* [Text block]

DEV Community

Cover image for How to become a Blockchain Developer: A Complete Guide
Cameron Wilson for Educative

Posted on • Originally published at educative.io

How to become a Blockchain Developer: A Complete Guide

Blockchain is still very much in its infancy but the opportunities for developers to get involved are not only exciting but abundant.

Blockchain has injected itself into many different industries including supply chain, automotive, and financial, but it hasn’t been without its faults. Where we really started to see a use case for Blockchain is when cryptocurrency came around, and in particular Bitcoin. In fact, the first Bitcoin blockchain was created in 2009, by the pseudonym of Satoshi Nakamoto.

While Blockchain may be new and somewhat skeptical, it is a very sought after skill-set by companies of all sizes. If you’re able to develop and deploy Blockchain networks and have experience with Hyperledger Fabric, it’s safe to say you’ll be in high demand. But how do you go about becoming a blockchain developer? How do you build Blockchain applications? Let’s find out how you can get started with Blockchain development in 2020 and beyond.

* [Recorded data]

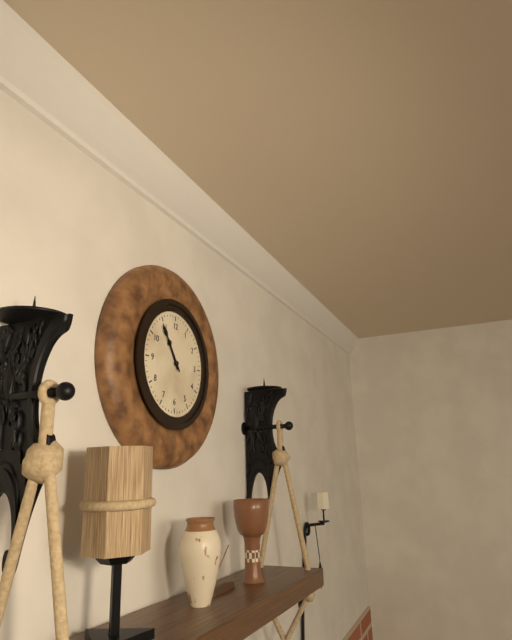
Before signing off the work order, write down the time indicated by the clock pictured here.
10:54
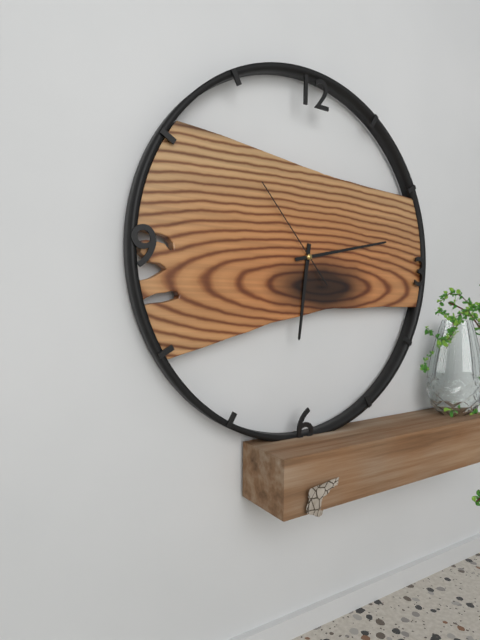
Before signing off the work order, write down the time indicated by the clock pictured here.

* [Given request]
Answer these questions from the blockchain guide above:
(a) In what year was the first Bitcoin blockchain created, and by what pseudonym?
(b) Which three industries does the guide name as ones Blockchain has entered?
(c) Besides developing and deploying Blockchain networks, experience with what does the guide say will put a developer in high demand?

* [The answer]
(a) 2009, by the pseudonym of Satoshi Nakamoto.
(b) Supply chain, automotive, and financial.
(c) Hyperledger Fabric.